I can't cover up my feelings
In the name of love
Or play it safe
For a while that was easy
And if living for myself
Is what I'm guilty of
Go on and sentence me
I'll still be free
It's my turn
To see what I can see
I hope you'll understand
This time's just for me
Because it's my turn
With no apologies
I've given up the truth
To those I've tried to please
But now it's my turn
If I don't have all the answers
At least I know I'll take my share of chances
Isn't no use in holding on
When nothing stays the same
So I'll let it rain
'Cause the rain isn't going to hurt me
And I'll let you go
'Though I know it won't be easy
It's my turn
With no more room for lies
FOR YEARS I'VE SEEN MY LIFE
Through someone else's eyes
And now it's my turn
To try and find my way
And if I should get lost
At least I'll own today
It's my turn
Yes, it's my turn
And there isn't no use in holding of
When nothing stays the same
So I'll let it rain
'Cause the rain isn't going to hurt me
And I'll let you go
'Though I know it won't be easy
It's my turn
To see what I can see
I hope you'll understand
This time's just for me
Because it's my turn
To turn and say goodbye
I sure would like to know
That you're still on my side
Because it's my turn
It's my turn
It's my turn
To start from number one
Trying to undo
Some damage that's been done
But now it's my turn
To reach and touch the sky
No one's going to say
At least I didn't try
It's my turn
Yes, it's my turn
It's my turn
It's my turn
It's my turn

 

4 comments:

cathouse teri said...

Okay, yeah, I've been gone awhile. I'm skimming through your posts trying to find a clue about what you're saying. You're moving? Changing jobs? Sending the Diva to camp? And my goodness! Going through the posts, you are on some emotional roller coaster! YOU, young lady (I can say that because I'm ten years older than you are and by the way, people still tell me I don't look like I'm nearing forty, let alone fifty! No doubt this will long be the case with you ~ this was a rambling parenth) ~ need to sit down and have a cup of coffee with me! OR a glass of wine! Now give me a ring and we'll meet up! Sheesh!

Aaron said...

"Perhaps this is a parent thing; a mother thing; a natural female/person thing?"

Yes.

Mike said...

Can I blow your mind?

If you step back from what you just said and take a look you'll see that you are teaching the Diva through example (the strongest teacher for kids) to focus on everyone else, but herself.
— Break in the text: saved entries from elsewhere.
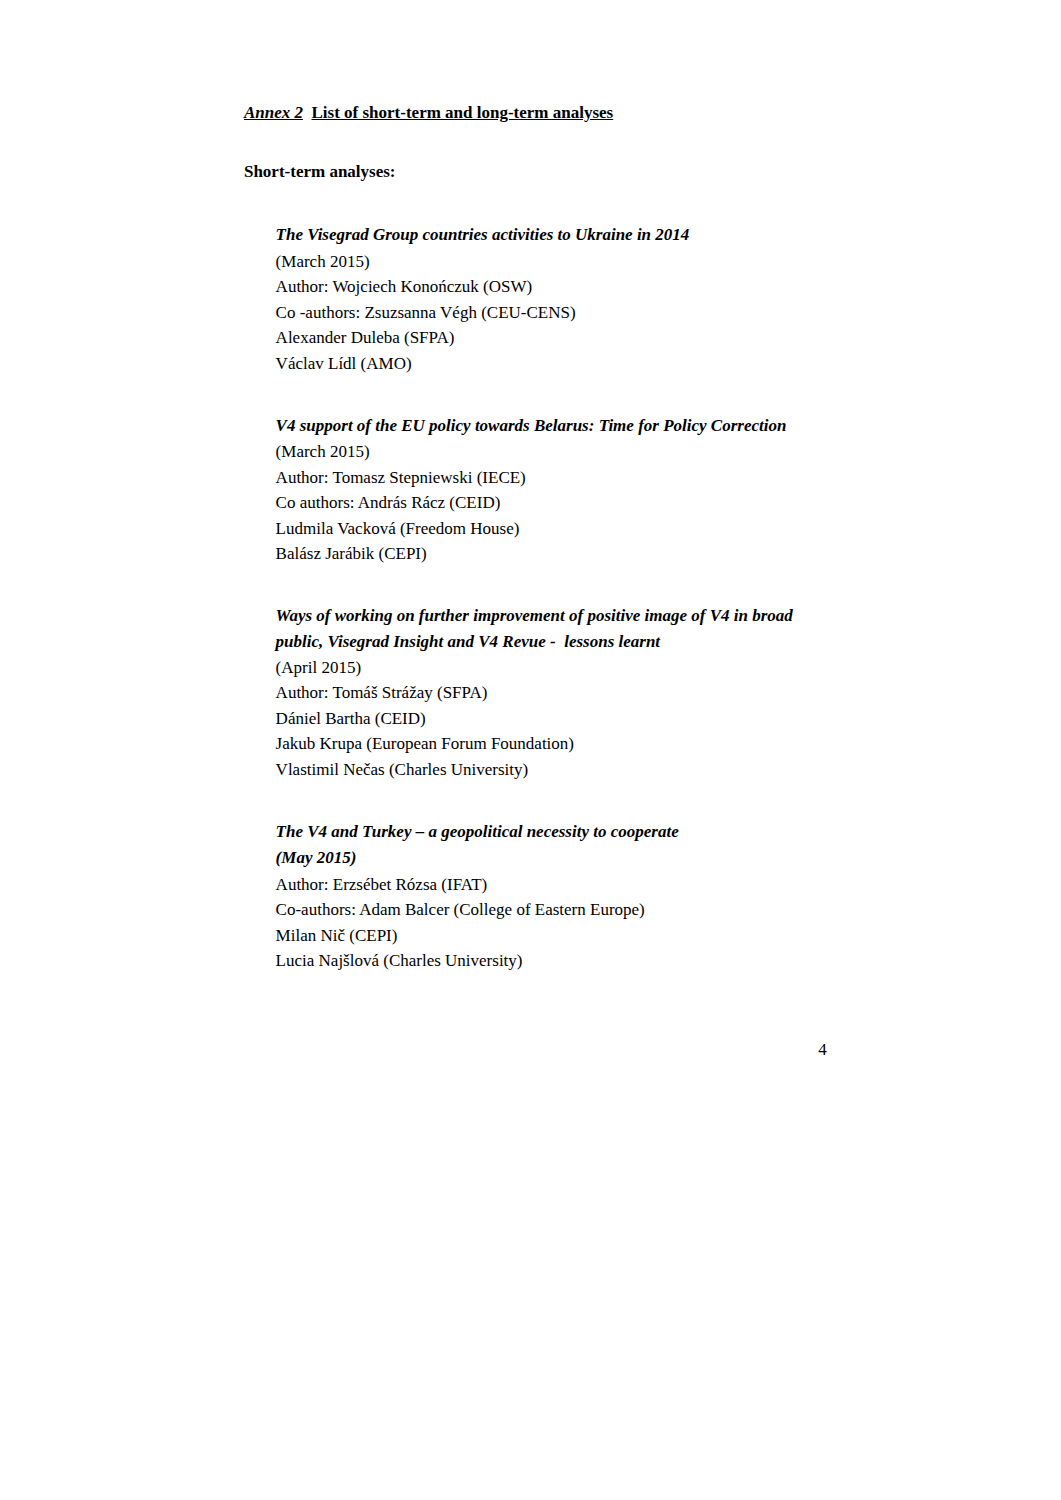Annex 2 List of short-term and long-term analyses
Short-term analyses:
The Visegrad Group countries activities to Ukraine in 2014
(March 2015)
Author: Wojciech Konończuk (OSW)
Co -authors: Zsuzsanna Végh (CEU-CENS)
Alexander Duleba (SFPA)
Václav Lídl (AMO)
V4 support of the EU policy towards Belarus: Time for Policy Correction
(March 2015)
Author: Tomasz Stepniewski (IECE)
Co authors: András Rácz (CEID)
Ludmila Vacková (Freedom House)
Balász Jarábik (CEPI)
Ways of working on further improvement of positive image of V4 in broad public, Visegrad Insight and V4 Revue - lessons learnt
(April 2015)
Author: Tomáš Strážay (SFPA)
Dániel Bartha (CEID)
Jakub Krupa (European Forum Foundation)
Vlastimil Nečas (Charles University)
The V4 and Turkey – a geopolitical necessity to cooperate
(May 2015)
Author: Erzsébet Rózsa (IFAT)
Co-authors: Adam Balcer (College of Eastern Europe)
Milan Nič (CEPI)
Lucia Najšlová (Charles University)
4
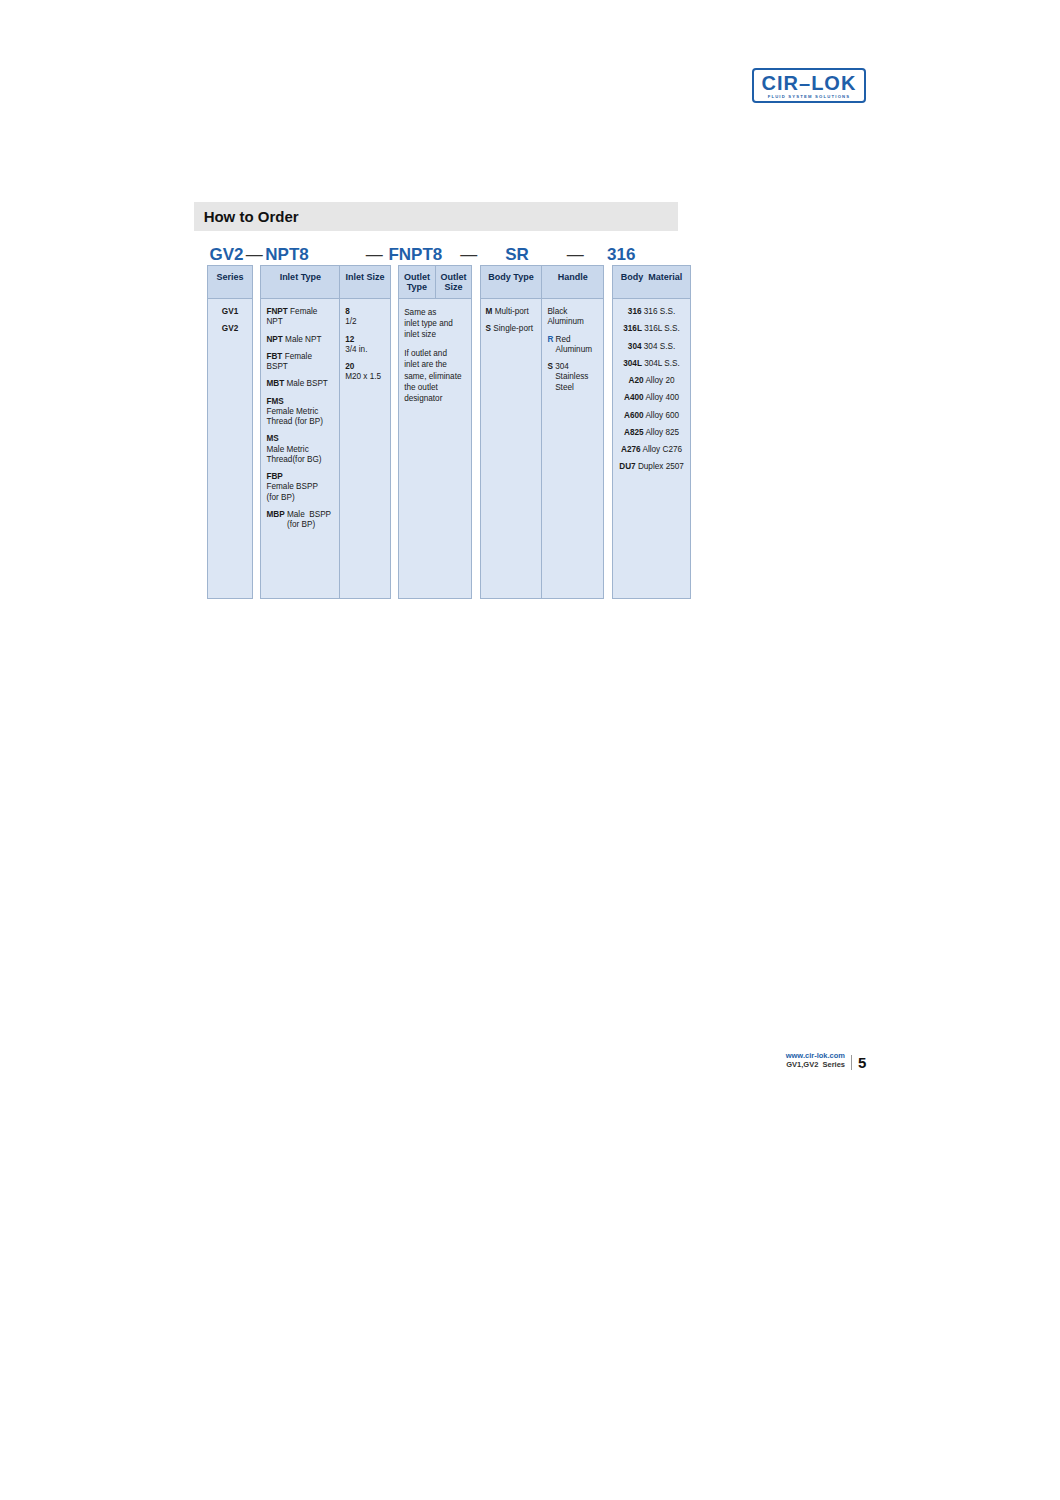CIR–LOK
Fluid System Solutions
How to Order
| GV2 | — | NPT8 | | — | FNPT8 | — | SR | | — | 316 | |
| Series | | Inlet Type | Inlet Size | | Outlet Type | Outlet Size | | Body Type | Handle | | Body Material |
| --- | --- | --- | --- | --- | --- | --- | --- | --- | --- | --- | --- |
| GV1 GV2 | | FNPT Female NPT NPT Male NPT FBT Female BSPT MBT Male BSPT FMS Female Metric Thread (for BP) MS Male Metric Thread(for BG) FBP Female BSPP (for BP) MBP Male BSPP (for BP) | 8 1/2 12 3/4 in. 20 M20 x 1.5 | | Same as inlet type and inlet size If outlet and inlet are the same, eliminate the outlet designator | | M Multi-port S Single-port | Black Aluminum R Red Aluminum S 304 Stainless Steel | | 316 316 S.S. 316L 316L S.S. 304 304 S.S. 304L 304L S.S. A20 Alloy 20 A400 Alloy 400 A600 Alloy 600 A825 Alloy 825 A276 Alloy C276 DU7 Duplex 2507 |
www.cir-lok.com
GV1,GV2 Series
5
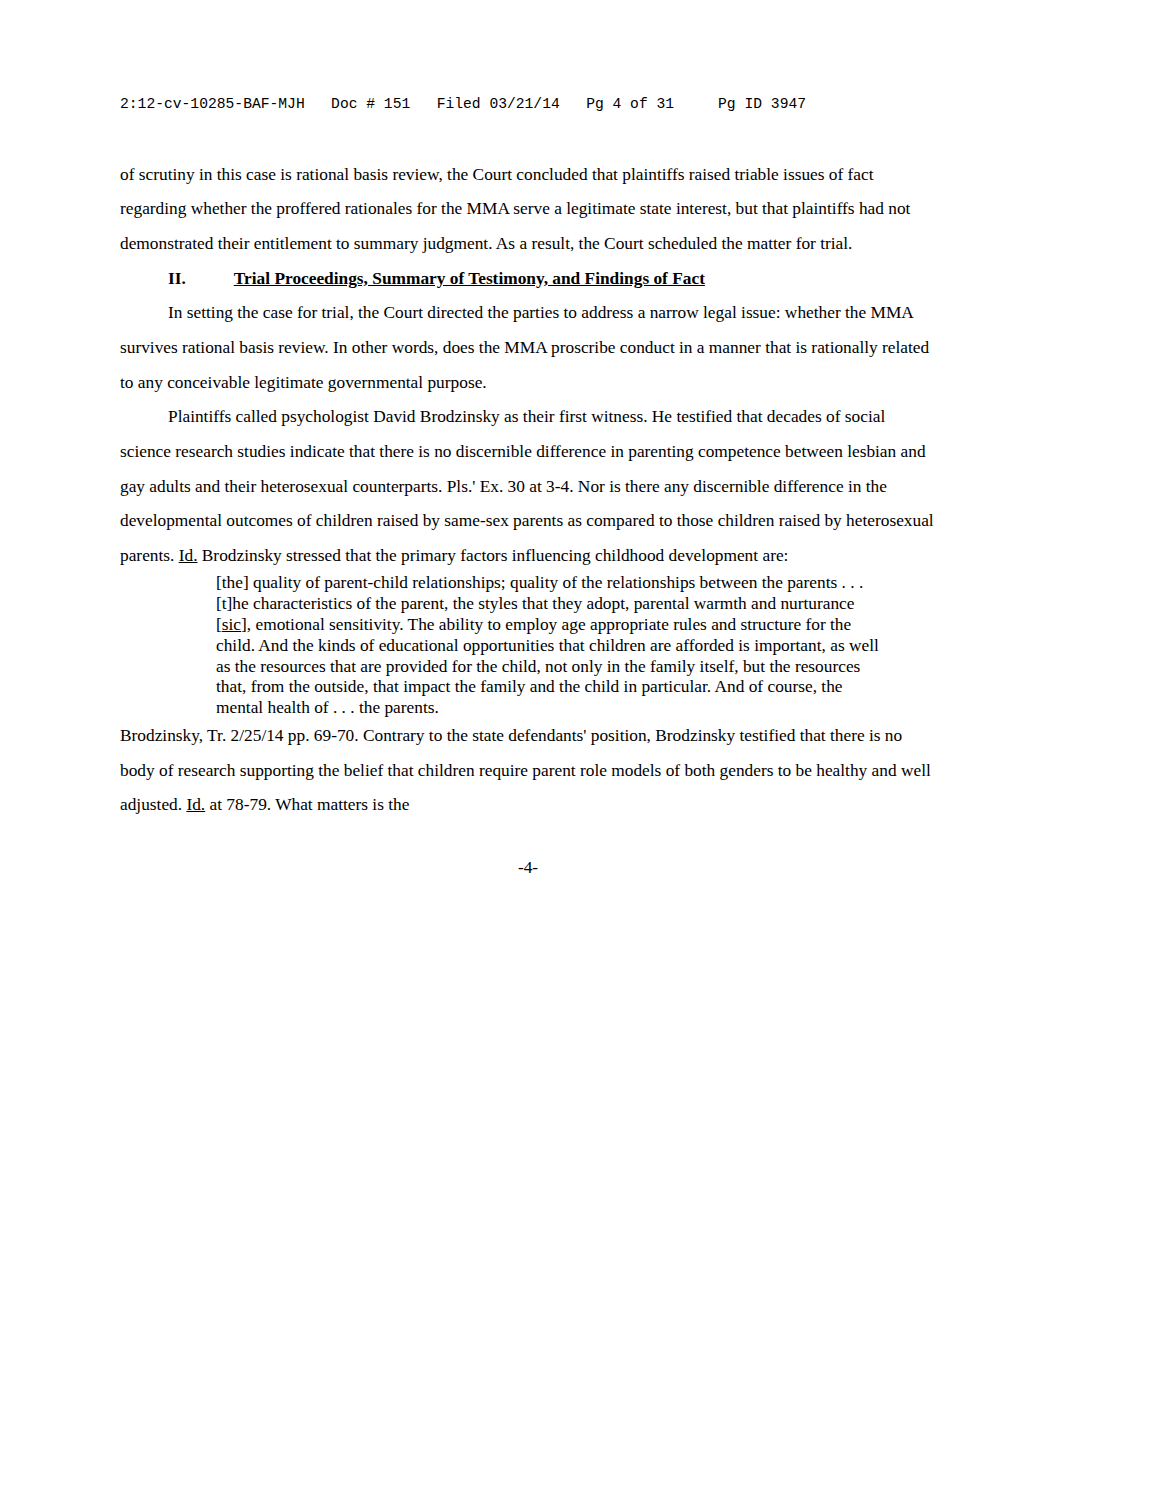2:12-cv-10285-BAF-MJH Doc # 151 Filed 03/21/14 Pg 4 of 31 Pg ID 3947
of scrutiny in this case is rational basis review, the Court concluded that plaintiffs raised triable issues of fact regarding whether the proffered rationales for the MMA serve a legitimate state interest, but that plaintiffs had not demonstrated their entitlement to summary judgment. As a result, the Court scheduled the matter for trial.
II. Trial Proceedings, Summary of Testimony, and Findings of Fact
In setting the case for trial, the Court directed the parties to address a narrow legal issue: whether the MMA survives rational basis review. In other words, does the MMA proscribe conduct in a manner that is rationally related to any conceivable legitimate governmental purpose.
Plaintiffs called psychologist David Brodzinsky as their first witness. He testified that decades of social science research studies indicate that there is no discernible difference in parenting competence between lesbian and gay adults and their heterosexual counterparts. Pls.' Ex. 30 at 3-4. Nor is there any discernible difference in the developmental outcomes of children raised by same-sex parents as compared to those children raised by heterosexual parents. Id. Brodzinsky stressed that the primary factors influencing childhood development are:
[the] quality of parent-child relationships; quality of the relationships between the parents . . . [t]he characteristics of the parent, the styles that they adopt, parental warmth and nurturance [sic], emotional sensitivity. The ability to employ age appropriate rules and structure for the child. And the kinds of educational opportunities that children are afforded is important, as well as the resources that are provided for the child, not only in the family itself, but the resources that, from the outside, that impact the family and the child in particular. And of course, the mental health of . . . the parents.
Brodzinsky, Tr. 2/25/14 pp. 69-70. Contrary to the state defendants' position, Brodzinsky testified that there is no body of research supporting the belief that children require parent role models of both genders to be healthy and well adjusted. Id. at 78-79. What matters is the
-4-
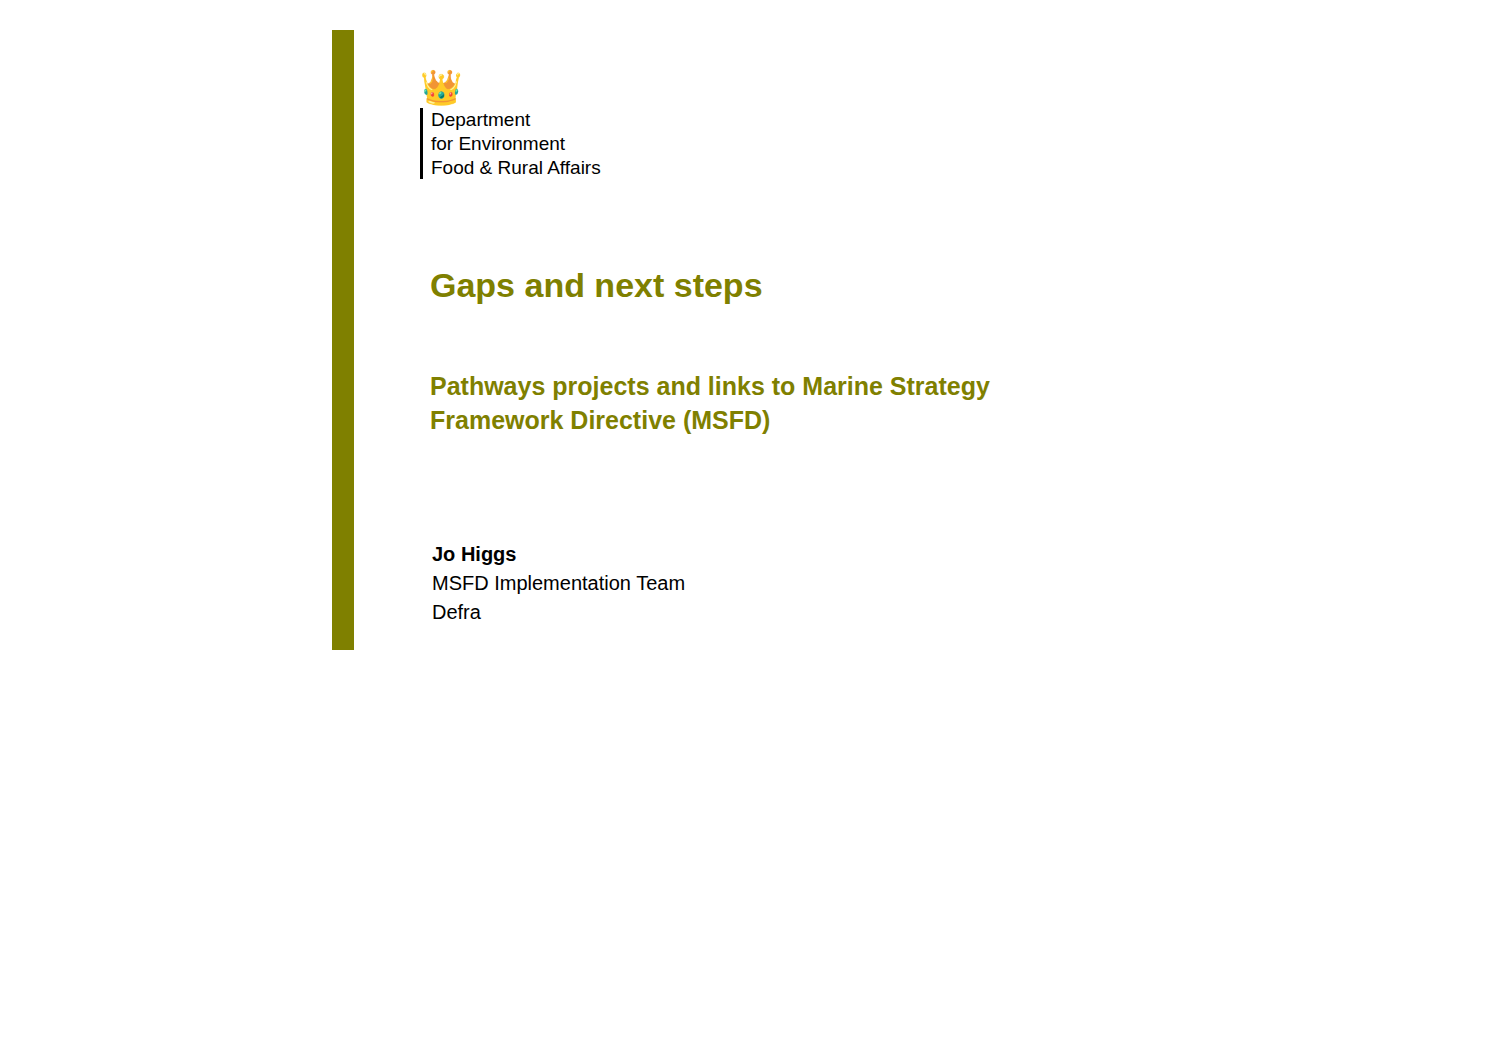👑
Department
for Environment
Food & Rural Affairs
Gaps and next steps
Pathways projects and links to Marine Strategy Framework Directive (MSFD)
Jo Higgs
MSFD Implementation Team
Defra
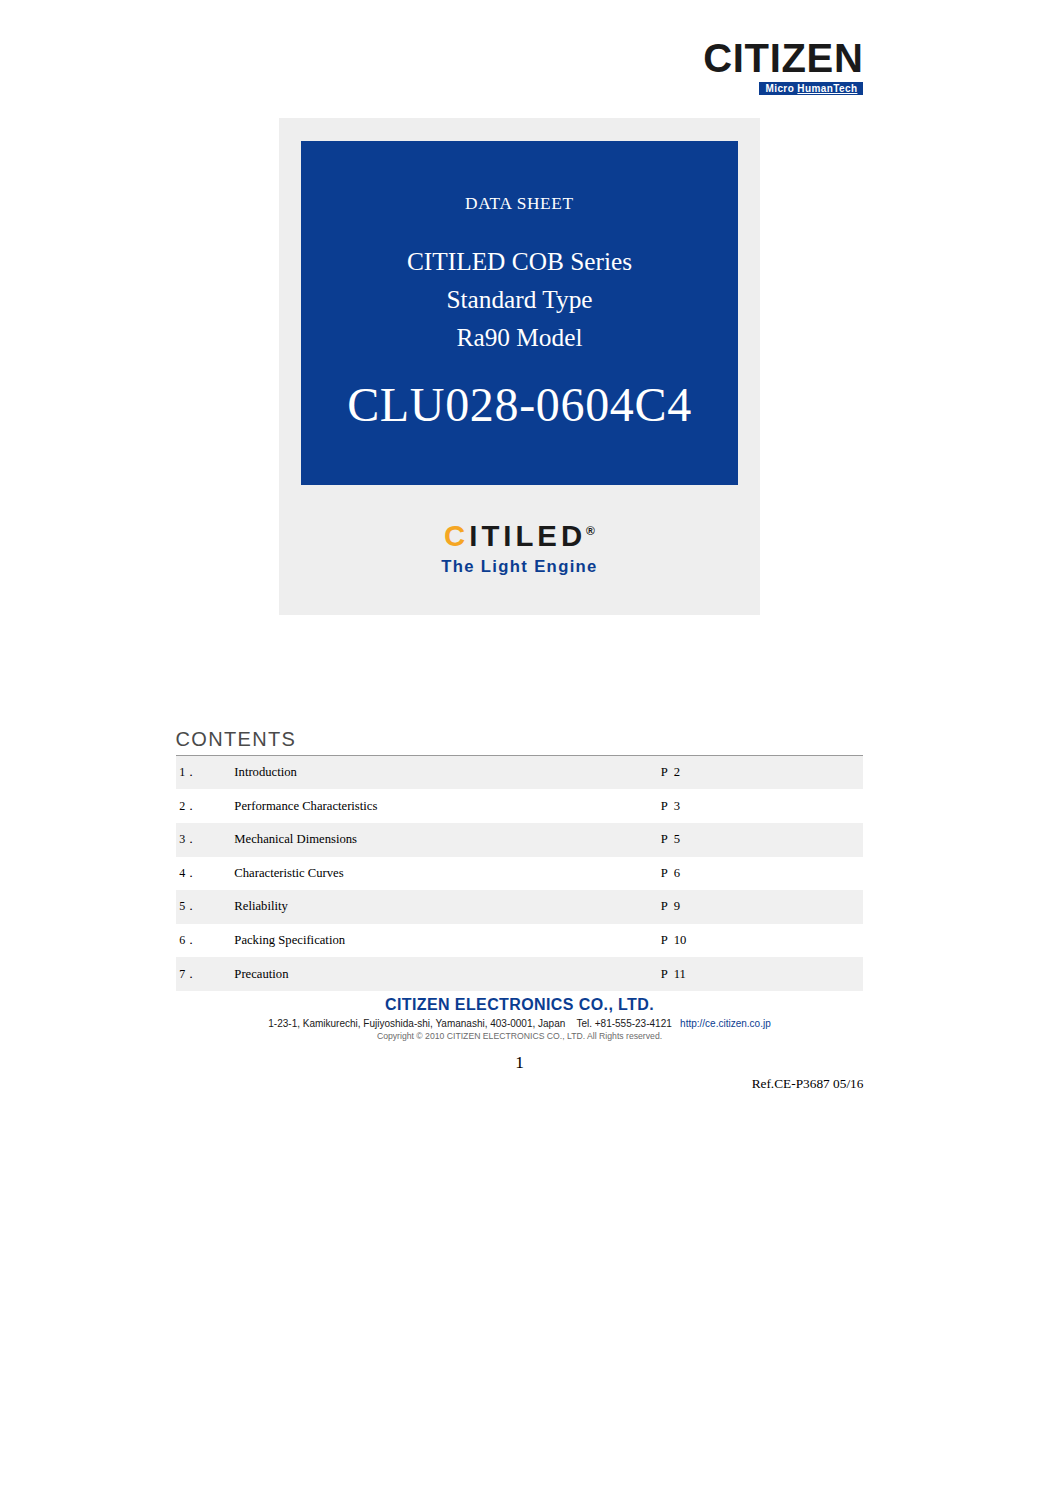CITIZEN
Micro HumanTech
DATA SHEET
CITILED COB Series
Standard Type
Ra90 Model
CLU028-0604C4
CITILED®
The Light Engine
CONTENTS
| 1． | Introduction | P 2 |
| 2． | Performance Characteristics | P 3 |
| 3． | Mechanical Dimensions | P 5 |
| 4． | Characteristic Curves | P 6 |
| 5． | Reliability | P 9 |
| 6． | Packing Specification | P 10 |
| 7． | Precaution | P 11 |
CITIZEN ELECTRONICS CO., LTD.
1-23-1, Kamikurechi, Fujiyoshida-shi, Yamanashi, 403-0001, Japan Tel. +81-555-23-4121 http://ce.citizen.co.jp
Copyright © 2010 CITIZEN ELECTRONICS CO., LTD. All Rights reserved.
1
Ref.CE-P3687 05/16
Something she will take in to her adult life and relationships. There are plenty of single parents out there that have a life and their children have a life. There circles overlap in some spots and not so in others. Just like an adult relationship it takes 2 individuals to make a healthy couple. Teach the Diva to take care of herself because no one else will. I know you would hate to have the Diva have the morning you did.

The Exception said...

Teri - Yes, much going on. Coffee - Your place or mine!

Aaron - Yes... and I am waiting to read your wonderful posts.

Mike - You are correct in that I am the role model for the Diva. Part of the desire to take care of myself is complicated by the desire to be an active part of her life.